Dinner? Take a wild guess. We decided to take L&I to that awesome ramen shop, Ezogiku, because they had missed out. They loved it.

Eat Drink Style Aloha Aloha! Day Two

Thursday, October 20th
With the company of a crappy, soccer-mom van and a friend who just moved out to Honolulu, we were out for a gorgeous day at the beach and better direction in finding good eats. We decided to head away from Waikiki Beach, and traverse the world-famous North Shore. We hopped in the car, rolled down the windows and immediately turned the radio to KCCN 100.3 FM for local Hawaiian music. We drove by the Dole Pineapple Plantations but skipped that once we saw the many tour buses there.










Our first stop in the North Shore was Romy’s, a small shack situated on a shrimp farm. We had to pullover because the scent of the garlic/chili was overwhelming. Romy’s is known for their garlic/chili shrimp with soy sauce over rice. At $12 for about 10 pieces of shrimp, it was quite pricey. I don’t know if it beats the Chinese fried shrimp with green onions and salt though. (Jeew Yeem Ha) I had the fried shrimp, which was basically shrimp wrapped in egg roll skin and submerged in oil. Now that was tasty. Overall, everyone was content with the meal.




























We then headed to Shark’s Cove, hoping to snorkel, but the water was way too rocky. We then stopped over at the beautiful, Waimea Bay and hungout. After that, we headed to the small town of Haleiwa for some traditional Hawaiian shaved ice at Matsumoto’s. Matsumoto’s has been around since 1951 and has been punching out their famous shaved ice to fanny-packed tourists like me.
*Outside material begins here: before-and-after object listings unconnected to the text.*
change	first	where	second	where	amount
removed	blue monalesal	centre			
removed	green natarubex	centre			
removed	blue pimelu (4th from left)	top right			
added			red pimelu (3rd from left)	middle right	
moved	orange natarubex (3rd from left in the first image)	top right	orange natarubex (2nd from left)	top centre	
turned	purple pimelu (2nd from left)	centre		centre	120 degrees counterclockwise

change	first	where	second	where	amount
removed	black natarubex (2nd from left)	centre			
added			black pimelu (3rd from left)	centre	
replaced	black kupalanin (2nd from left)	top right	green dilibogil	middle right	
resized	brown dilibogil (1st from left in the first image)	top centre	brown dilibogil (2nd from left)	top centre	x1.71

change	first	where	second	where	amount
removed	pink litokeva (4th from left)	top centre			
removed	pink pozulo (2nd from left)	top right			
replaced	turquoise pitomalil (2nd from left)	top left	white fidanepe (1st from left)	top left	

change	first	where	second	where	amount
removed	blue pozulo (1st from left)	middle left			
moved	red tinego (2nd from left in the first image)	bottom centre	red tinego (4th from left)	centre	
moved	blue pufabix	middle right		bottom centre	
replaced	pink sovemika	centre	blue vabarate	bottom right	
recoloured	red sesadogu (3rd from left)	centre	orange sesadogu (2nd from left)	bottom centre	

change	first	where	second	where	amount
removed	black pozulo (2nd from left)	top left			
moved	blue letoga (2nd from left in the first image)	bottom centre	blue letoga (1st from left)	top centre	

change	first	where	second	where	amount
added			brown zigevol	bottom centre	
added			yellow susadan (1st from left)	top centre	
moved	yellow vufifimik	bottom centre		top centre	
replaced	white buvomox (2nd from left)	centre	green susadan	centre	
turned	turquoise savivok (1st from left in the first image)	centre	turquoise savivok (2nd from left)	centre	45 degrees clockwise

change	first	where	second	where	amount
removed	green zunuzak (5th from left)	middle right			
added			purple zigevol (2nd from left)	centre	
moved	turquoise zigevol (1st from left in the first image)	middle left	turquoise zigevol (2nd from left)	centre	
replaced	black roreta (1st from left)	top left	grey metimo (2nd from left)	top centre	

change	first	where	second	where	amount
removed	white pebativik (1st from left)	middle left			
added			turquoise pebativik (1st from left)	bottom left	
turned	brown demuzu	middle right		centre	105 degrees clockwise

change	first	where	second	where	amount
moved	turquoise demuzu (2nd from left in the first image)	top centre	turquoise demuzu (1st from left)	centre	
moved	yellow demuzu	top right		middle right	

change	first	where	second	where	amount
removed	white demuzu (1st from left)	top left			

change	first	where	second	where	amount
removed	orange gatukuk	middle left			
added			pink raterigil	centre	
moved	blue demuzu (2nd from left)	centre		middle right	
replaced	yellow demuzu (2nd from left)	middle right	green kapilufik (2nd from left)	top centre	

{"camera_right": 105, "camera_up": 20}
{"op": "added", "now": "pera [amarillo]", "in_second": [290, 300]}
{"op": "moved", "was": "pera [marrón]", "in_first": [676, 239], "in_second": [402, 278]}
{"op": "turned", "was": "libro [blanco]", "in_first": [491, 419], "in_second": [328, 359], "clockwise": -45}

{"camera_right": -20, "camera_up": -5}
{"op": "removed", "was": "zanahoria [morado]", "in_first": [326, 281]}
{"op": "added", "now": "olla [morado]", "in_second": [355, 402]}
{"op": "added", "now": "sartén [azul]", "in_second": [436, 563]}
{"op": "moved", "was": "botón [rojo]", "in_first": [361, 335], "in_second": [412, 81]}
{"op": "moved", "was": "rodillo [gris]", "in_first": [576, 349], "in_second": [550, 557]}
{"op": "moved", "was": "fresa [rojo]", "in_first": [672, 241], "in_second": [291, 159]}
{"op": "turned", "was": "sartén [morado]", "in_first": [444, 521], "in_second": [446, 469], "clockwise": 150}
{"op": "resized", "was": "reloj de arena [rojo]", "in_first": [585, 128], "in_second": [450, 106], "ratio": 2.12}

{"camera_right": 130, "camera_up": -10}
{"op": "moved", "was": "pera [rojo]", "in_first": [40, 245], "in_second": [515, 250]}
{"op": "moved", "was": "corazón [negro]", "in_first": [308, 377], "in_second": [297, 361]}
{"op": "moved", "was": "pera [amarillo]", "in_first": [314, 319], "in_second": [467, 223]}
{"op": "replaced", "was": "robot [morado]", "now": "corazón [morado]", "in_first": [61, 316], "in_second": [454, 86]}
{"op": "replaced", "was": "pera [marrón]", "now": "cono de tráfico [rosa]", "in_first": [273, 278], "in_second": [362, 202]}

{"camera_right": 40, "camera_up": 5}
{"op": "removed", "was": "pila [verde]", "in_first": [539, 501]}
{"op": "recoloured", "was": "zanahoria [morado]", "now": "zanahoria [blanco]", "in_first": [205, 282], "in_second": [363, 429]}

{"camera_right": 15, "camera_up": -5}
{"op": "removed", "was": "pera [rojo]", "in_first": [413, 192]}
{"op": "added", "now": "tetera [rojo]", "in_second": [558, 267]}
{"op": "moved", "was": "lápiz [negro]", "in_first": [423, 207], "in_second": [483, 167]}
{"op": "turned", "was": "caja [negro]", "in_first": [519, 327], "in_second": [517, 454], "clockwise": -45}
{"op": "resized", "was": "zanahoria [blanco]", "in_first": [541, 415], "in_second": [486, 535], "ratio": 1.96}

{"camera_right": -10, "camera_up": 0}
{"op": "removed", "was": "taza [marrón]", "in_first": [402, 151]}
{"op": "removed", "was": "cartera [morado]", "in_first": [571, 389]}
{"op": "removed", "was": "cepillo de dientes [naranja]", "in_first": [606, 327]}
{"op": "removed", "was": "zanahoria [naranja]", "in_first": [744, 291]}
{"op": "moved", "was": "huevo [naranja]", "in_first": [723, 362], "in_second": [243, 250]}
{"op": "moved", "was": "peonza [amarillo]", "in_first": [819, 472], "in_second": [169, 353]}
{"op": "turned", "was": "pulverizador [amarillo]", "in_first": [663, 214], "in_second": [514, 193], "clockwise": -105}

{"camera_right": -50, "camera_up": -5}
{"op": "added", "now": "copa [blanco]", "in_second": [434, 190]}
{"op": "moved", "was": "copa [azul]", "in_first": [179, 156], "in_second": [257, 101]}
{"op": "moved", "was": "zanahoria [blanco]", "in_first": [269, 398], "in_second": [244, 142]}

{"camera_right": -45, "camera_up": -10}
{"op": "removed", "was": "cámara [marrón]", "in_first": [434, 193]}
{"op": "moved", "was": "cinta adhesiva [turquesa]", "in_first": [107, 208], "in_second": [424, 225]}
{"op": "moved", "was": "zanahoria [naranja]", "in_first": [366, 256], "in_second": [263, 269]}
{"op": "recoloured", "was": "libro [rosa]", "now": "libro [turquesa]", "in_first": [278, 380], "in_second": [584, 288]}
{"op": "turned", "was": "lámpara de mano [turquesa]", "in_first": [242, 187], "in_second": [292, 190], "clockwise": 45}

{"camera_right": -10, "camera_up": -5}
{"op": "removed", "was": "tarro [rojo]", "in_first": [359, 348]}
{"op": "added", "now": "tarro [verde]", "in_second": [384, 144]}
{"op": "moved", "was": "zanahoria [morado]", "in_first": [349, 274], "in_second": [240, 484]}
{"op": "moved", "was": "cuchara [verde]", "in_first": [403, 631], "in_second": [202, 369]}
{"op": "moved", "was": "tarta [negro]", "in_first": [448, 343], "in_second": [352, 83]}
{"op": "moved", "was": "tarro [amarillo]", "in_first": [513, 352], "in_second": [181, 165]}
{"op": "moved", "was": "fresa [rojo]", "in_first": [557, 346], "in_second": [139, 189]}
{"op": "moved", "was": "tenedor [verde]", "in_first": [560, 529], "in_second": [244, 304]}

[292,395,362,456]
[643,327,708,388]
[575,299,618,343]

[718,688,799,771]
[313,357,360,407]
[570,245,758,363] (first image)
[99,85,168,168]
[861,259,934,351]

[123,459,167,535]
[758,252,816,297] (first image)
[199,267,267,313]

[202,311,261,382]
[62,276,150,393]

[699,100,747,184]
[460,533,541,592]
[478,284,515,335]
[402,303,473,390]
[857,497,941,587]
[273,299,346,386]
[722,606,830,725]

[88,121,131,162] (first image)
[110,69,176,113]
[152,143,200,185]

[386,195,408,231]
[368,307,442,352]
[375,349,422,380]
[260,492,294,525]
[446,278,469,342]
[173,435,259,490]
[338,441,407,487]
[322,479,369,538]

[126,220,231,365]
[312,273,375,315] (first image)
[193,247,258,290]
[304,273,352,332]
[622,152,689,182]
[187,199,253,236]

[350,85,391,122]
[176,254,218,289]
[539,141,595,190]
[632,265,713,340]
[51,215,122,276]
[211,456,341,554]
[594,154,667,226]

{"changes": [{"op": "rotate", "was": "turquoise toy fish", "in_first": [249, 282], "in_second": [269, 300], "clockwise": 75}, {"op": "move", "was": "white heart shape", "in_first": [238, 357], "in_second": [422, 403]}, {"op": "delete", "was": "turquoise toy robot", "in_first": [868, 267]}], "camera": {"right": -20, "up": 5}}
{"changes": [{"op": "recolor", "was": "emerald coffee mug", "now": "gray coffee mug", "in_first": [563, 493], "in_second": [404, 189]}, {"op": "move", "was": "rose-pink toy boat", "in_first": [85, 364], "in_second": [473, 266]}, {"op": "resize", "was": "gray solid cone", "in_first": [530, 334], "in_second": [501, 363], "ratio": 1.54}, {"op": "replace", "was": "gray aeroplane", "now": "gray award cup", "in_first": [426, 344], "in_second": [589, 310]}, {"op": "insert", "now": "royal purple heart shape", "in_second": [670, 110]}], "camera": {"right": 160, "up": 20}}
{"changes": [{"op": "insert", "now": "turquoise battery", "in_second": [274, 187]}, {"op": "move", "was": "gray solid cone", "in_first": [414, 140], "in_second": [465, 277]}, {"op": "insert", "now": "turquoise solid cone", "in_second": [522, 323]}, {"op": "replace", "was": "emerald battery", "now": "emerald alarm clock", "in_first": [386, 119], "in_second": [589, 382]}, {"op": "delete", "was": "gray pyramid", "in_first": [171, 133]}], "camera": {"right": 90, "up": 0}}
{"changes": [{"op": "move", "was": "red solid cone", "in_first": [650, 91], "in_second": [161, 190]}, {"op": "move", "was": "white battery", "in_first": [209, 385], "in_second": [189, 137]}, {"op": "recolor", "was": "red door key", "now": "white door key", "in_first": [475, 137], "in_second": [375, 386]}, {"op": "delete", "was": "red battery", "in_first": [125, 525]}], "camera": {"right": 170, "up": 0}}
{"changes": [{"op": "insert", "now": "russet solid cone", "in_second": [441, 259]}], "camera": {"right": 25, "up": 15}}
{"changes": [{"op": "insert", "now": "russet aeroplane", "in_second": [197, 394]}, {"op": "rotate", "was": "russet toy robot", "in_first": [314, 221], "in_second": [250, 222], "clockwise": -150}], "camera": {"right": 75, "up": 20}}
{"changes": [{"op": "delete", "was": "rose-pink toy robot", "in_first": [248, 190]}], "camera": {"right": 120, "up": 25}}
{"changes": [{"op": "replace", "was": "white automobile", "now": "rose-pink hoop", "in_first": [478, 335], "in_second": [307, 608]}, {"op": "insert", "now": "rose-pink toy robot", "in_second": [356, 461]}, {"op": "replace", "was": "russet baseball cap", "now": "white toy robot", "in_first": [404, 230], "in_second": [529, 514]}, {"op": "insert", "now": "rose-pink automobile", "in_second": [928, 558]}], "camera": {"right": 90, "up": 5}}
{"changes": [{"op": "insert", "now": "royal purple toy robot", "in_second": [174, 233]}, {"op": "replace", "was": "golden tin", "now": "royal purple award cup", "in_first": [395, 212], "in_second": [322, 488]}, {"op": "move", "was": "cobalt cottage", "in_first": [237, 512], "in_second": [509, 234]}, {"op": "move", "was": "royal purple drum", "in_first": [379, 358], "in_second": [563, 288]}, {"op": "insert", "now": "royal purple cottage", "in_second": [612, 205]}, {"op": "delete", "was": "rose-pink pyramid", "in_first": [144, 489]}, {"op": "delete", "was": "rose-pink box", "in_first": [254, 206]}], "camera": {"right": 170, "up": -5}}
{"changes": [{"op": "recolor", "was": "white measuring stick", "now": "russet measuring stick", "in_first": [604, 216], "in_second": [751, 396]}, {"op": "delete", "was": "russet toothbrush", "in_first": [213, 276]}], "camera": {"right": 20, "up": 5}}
For $2, you can get the large shaved ice cone with any assortment of syrup, vanilla ice cream and beans. The vanilla ice cream serves as the condensed milk in the Taiwanese version. I don’t like sweets at all, but Matsumoto’s proved to be quite a delectable treat. I only wished they served it at the beaches. Where can I get this in the LA area? I’ve heard Gardena and Torrance has it.


For dinner, we were sans automobile. My lovebird friends decided to deprive the three of us and took the car to the Mandarin Oriental Hotel for exquisite dining at the beautiful Hoku’s. I actually don’t know if it’s beautiful, since our friends deprived us of transportation haha. Just kidding L&I. Congratulations to them. After the dinner, L proposed to I after waiting 11 years! We then headed to Tiki’s Bar & Grill on Kalakaua Avenue for a few drinks. This tourist trap serves a nice healthy plate of Kahlua Pork Nachos. Awesome. I couldn’t sleep because I was so full.

So while they were eating delicious food, we trekked down to Ezogiku for, you guessed it, more ramen. Now this place was awesome. It was setup like a diner with the servers in the middle. The menu was simple to read and had a good variety of ramen. They were best known for their Miso Ramen, a huge bowl of chasiu pork, bean spouts and miso-flavored broth for $7.89. Ezogiku also has some killer combos for the hippos like me. For $9.89, you can get a bowl of ramen, 4 pieces of gyoza and fried rice. Awesome. We ended up eating here TWICE. Sorry, Ramenya & Kinchan’s, this place whoops your @$$.